With this particular XML file currently I don't suppose it matters because it's actually quite small, but in the tutorial (using the BBC News feed) there was quite a delay in receiving the feeds. Considering I only want the contents of the first entry would it not be better to just load that rather than loading the whole file and then not using most of it? Or is that just asking too much?

Cheers,
dog

jscheuer1
03-07-2012, 10:12 PM
I think it could be done, but it would be done earlier and probably as well in the reading of the file once it's been gotten. The real time lag (when there is one) probably occurs here:


$data = file_get_contents("http://feeds.bbci.co.uk/news/rss.xml");

Your server must open a connection to the feed server and download the file. Both the size of the file and the bandwidths available on both servers and between them are all factors. The farther you are from the UK, the more of a delay, and if their server is slow, or yours - and as I say if the file is large.

If the feed you're using is on your own server, it would be better to read it directly off the server, rather than downloading it first.

And you're only interested in the first article. In that case you should be able to use file_get_contents() with parameters to only read to a maximum number of bytes.
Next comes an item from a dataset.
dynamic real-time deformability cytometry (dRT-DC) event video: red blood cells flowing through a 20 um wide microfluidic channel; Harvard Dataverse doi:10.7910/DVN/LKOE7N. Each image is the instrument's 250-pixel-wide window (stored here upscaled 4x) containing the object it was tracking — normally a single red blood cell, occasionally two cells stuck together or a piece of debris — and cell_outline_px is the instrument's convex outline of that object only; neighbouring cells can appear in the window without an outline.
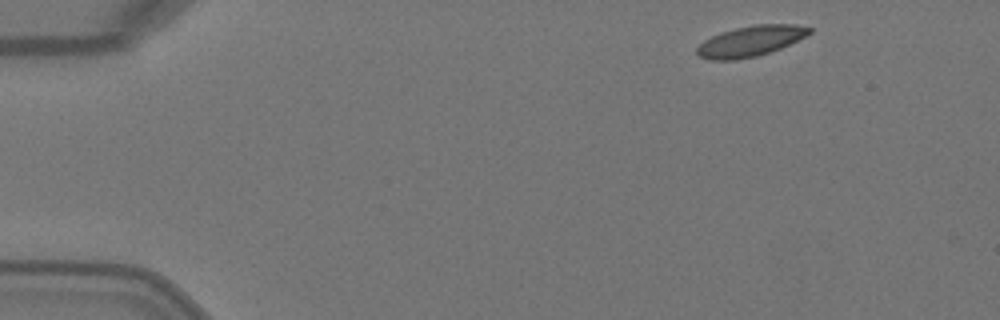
{"species": "Egyptian fruit bat (a non-hibernating species)", "species_latin": "Rousettus aegyptiacus", "temperature_condition": "warm", "stored_images_in_passage": 6, "camera_frame_rate_fps": 3000, "um_per_image_px": 0.085, "animal": {"sex": "female"}, "frame": {"image": 1, "passage_image": 1, "time_ms": 0.0, "image_size_px": [1000, 320], "cell_outline_px": [[812, 32], [780, 48], [756, 56], [736, 60], [708, 60], [700, 56], [696, 52], [696, 48], [704, 40], [720, 32], [736, 28], [756, 24], [796, 24], [812, 28]], "centroid_in_image_um": [63.76, 3.49], "position_along_channel_um": 21.2, "area_um2": 19.83}}
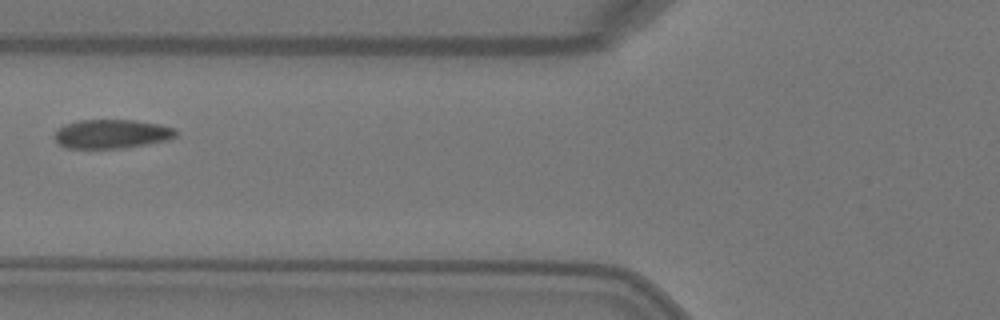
{"frame": {"image": 2, "passage_image": 5, "time_ms": 1.333, "image_size_px": [1000, 320], "cell_outline_px": [[176, 136], [168, 140], [148, 144], [120, 148], [68, 148], [60, 144], [56, 140], [56, 128], [64, 124], [80, 120], [136, 120], [160, 124], [176, 128]], "centroid_in_image_um": [9.52, 11.37], "position_along_channel_um": 116.3, "area_um2": 20.52}}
However, you would then be left with an invalid XML file to parse. There probably are ways to deal with that. I'm just not sure what the best method would be. I'm also not sure if you can cherry pick how many bytes you want. Your server may still need to download the entire file before proceeding to read it.

Once you have the file, I suppose some savings could be had by not iterating over the entire file. But I think most of the time is spent downloading it.

I am not an expert in such matters though.